According to the report, Bt crops, those that contain an insect-resistant gene from the soil bacterium Bacillus thuringiensis, comprise a large segment of GE cropland. The researchers found that from 1996 to 2015, the use of Bt maize and cotton contributed to a reduction in synthetic insecticide use and in crop losses. Some pest-insect populations dropped; however, insect biodiversity increased overall. Insect resistance to Bt proteins was slow to develop only when the crops produced a dose of Bt protein that was large enough to kill insects. Damaging levels of resistance did evolve in some species when resistance-management strategies were not followed.
The team found that the use of herbicide-resistant (glyphosate-resistant) crops contributed to greater crop yield by reducing weed pressure. When such crops first were adopted, total kilograms of herbicide applied per hectare of crop per year declined, although the decreases generally have not been sustained. Some weed species have evolved resistance to glyphosate; however, the team noted that delaying such resistance is possible with integrated weed management.
To examine the human health effects of GE crops and foods, the team examined animal experimental studies and found a lack of evidence that animals are harmed by eating foods derived from GE crops.
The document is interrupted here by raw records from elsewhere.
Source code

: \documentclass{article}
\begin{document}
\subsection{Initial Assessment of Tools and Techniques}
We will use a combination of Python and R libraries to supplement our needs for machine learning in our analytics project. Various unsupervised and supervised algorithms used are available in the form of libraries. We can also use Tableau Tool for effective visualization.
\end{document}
"Many people are concerned that consuming GE foods may cause cancer, obesity and disorders such as autism spectrum and allergies," Glenna said. "However, the committee examined epidemiological datasets over time from the United States and Canada, where GE food has been consumed since the late 1990s, and similar datasets from the United Kingdom and western Europe, where GE food is not widely consumed. We found no differences among countries in specific health problems."
The team also found that economic outcomes of GE crops have been favorable for most producers who have adopted these crops. However, the cost of GE seed may limit the adoption of GE crops by smaller, resource-poor farm holders. Furthermore, economic benefits tend to accrue for early adopters. The team concluded that enduring and widespread use of GE crops will depend on institutional support and access to profitable local and global markets.